──────── Document segment ────────
Now call the function to execute the loop.

In [0]:
nn_training_loop()

  Note again that the loss does not seem to go down.  We need to make some improvements to this Neural Network in order for it to learn how to solve the MNIST data problem!

## Improvements to training
We are going to try these things to improve the training of this neural network:

1.   Use **Stochastic Gradient Descent**:  train in batches.
2.   Use **a better loss** function (the "cross entropy loss").
3.   Add some **"hidden layers"**.



First let's create a new method to create batches of data.


In [0]:
def batch_training_data(batch_size=100):
  (x_train, y_train), (x_test, y_test) = tf.keras.datasets.mnist.load_data()

  # reshape the images to be 2-D tensors of 1 x 784 pixels
  x_train = x_train.reshape([-1, 784])
  x_train = tf.convert_to_tensor(x_train, dtype=tf.float32) / 255.
  x_test = x_test.reshape([-1, 784])
  x_test = tf.convert_to_tensor(x_test, dtype=tf.float32) / 255.

  # convert the labels to floats
  y_train = tf.convert_to_tensor(y_train, dtype=tf.float32)
  y_test = tf.convert_to_tensor(y_test, dtype=tf.float32)

  # create a TensorFlow dataset for train and test sets
  train_dataset = tf.data.Dataset.from_tensor_slices((x_train, y_train))
  test_dataset = tf.data.Dataset.from_tensor_slices((x_test, y_test))

  # shuffle (randomly select) the dataset, and set the batch size
  train_dataset = train_dataset.shuffle(10000).batch(batch_size)

  return train_dataset, test_dataset

In [24]:
batch_training_data()

(<BatchDataset shapes: ((None, 784), (None,)), types: (tf.float32, tf.float32)>,
 <TensorSliceDataset shapes: ((784,), ()), types: (tf.float32, tf.float32)>)

To calculate our final results we use this code.

In [0]:
def test_results(test_data):

  test_metric = tf.keras.metrics.SparseCategoricalAccuracy()
  test_data = test_data.batch(1000)
──────── Entries shown ────────
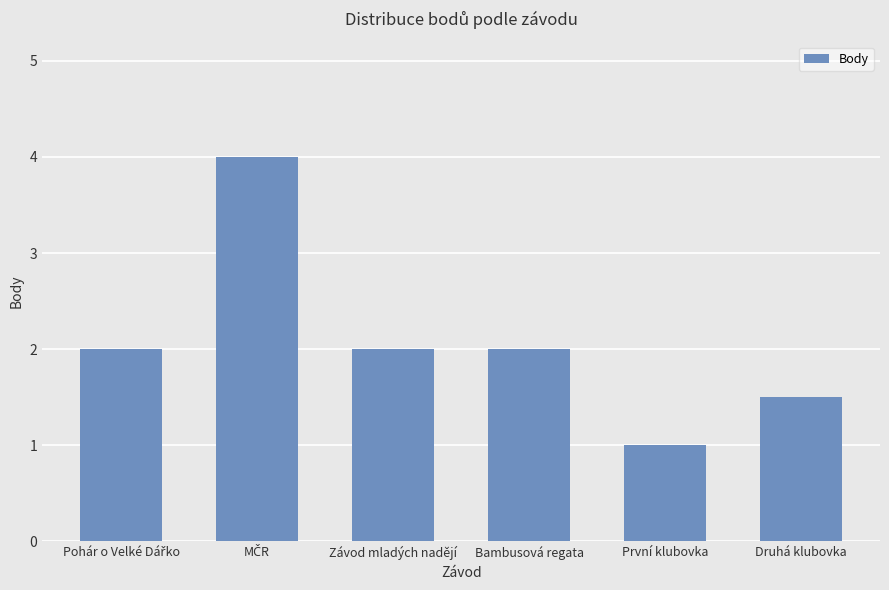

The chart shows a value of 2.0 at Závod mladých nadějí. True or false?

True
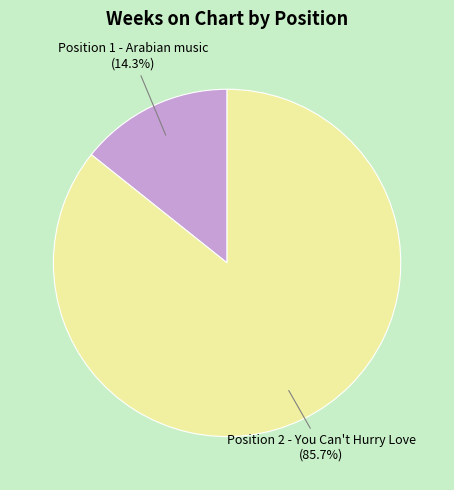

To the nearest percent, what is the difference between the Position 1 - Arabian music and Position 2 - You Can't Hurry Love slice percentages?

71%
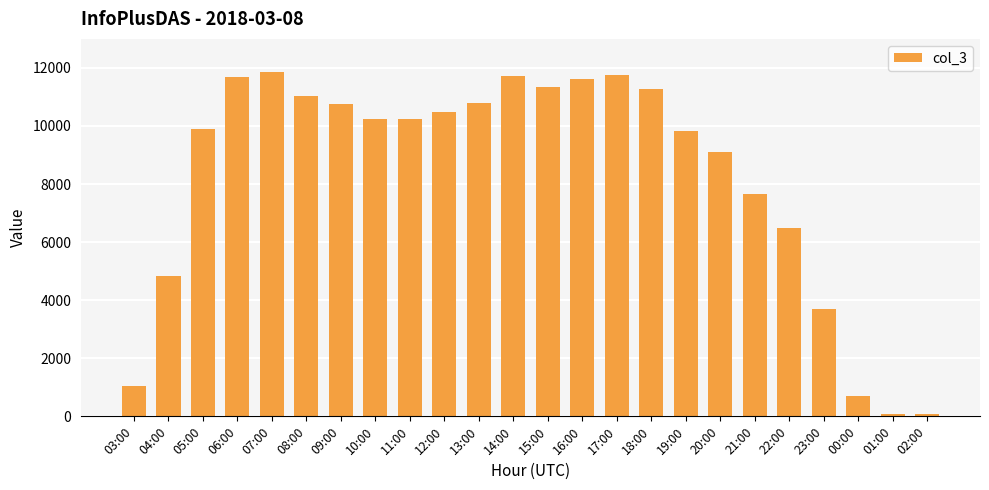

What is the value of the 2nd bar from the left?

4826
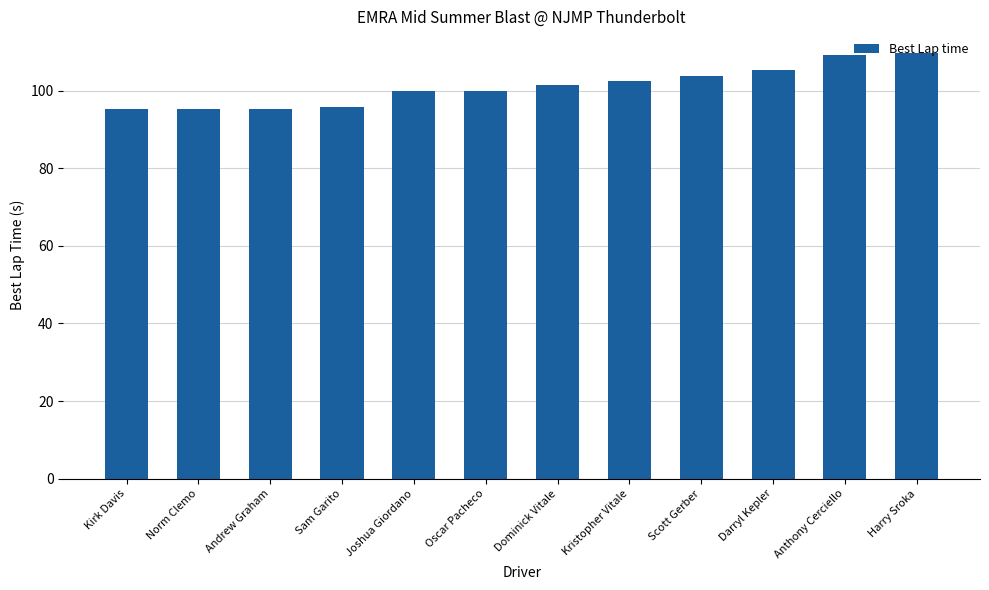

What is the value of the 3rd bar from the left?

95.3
────────
──────── Entries shown ────────
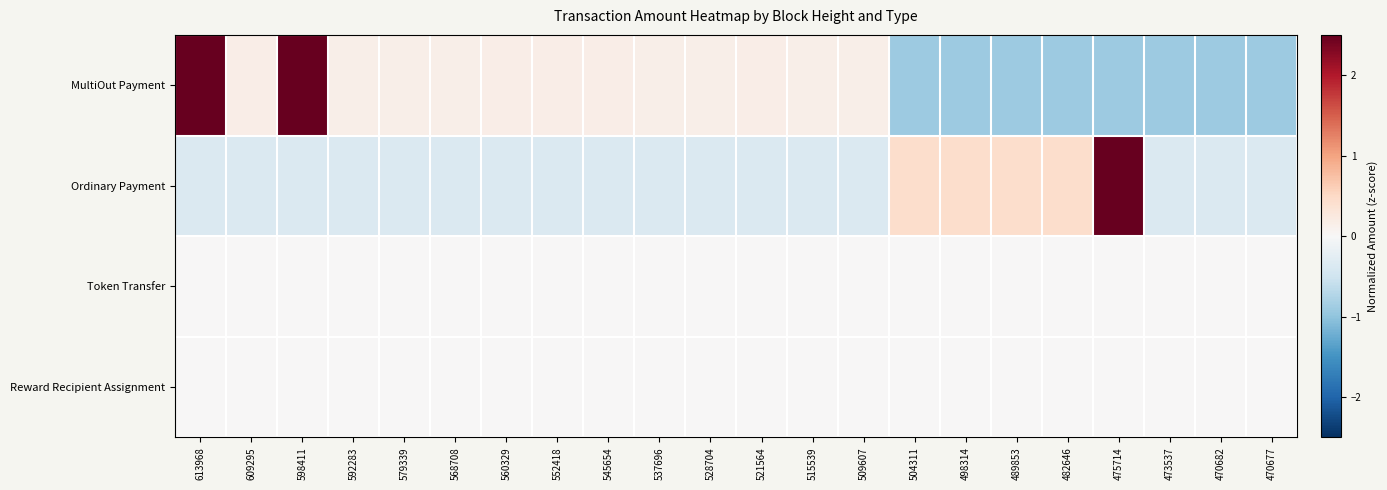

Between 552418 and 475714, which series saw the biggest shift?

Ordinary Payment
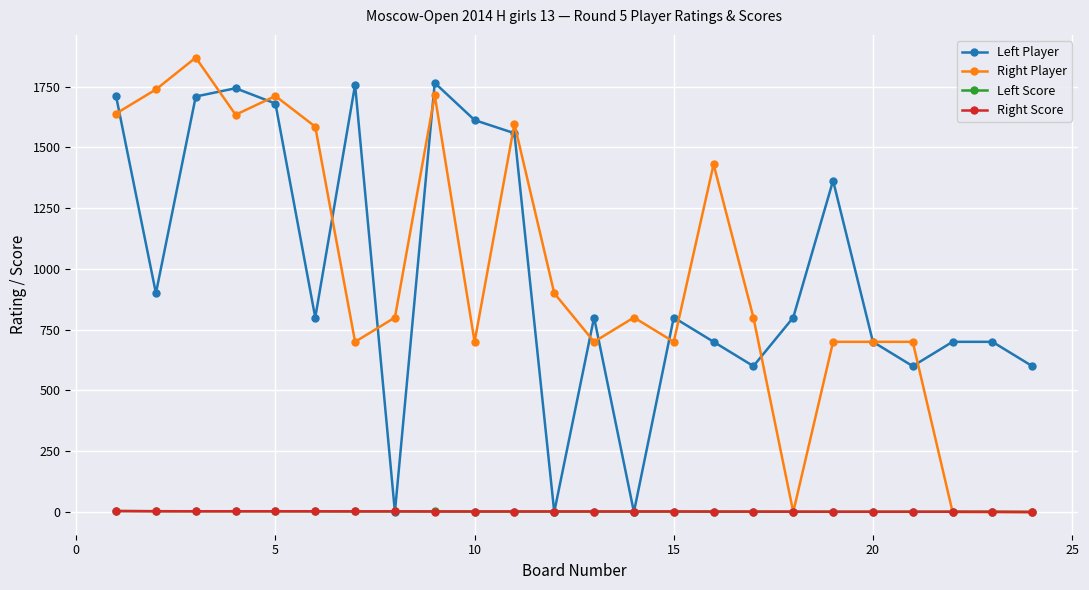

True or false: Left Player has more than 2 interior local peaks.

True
────────
**Brief:** In the MNIST training excerpt, what default batch size does the batch_training_data function use? Rely only on the MNIST training excerpt, not on the items.

**Solution:** 100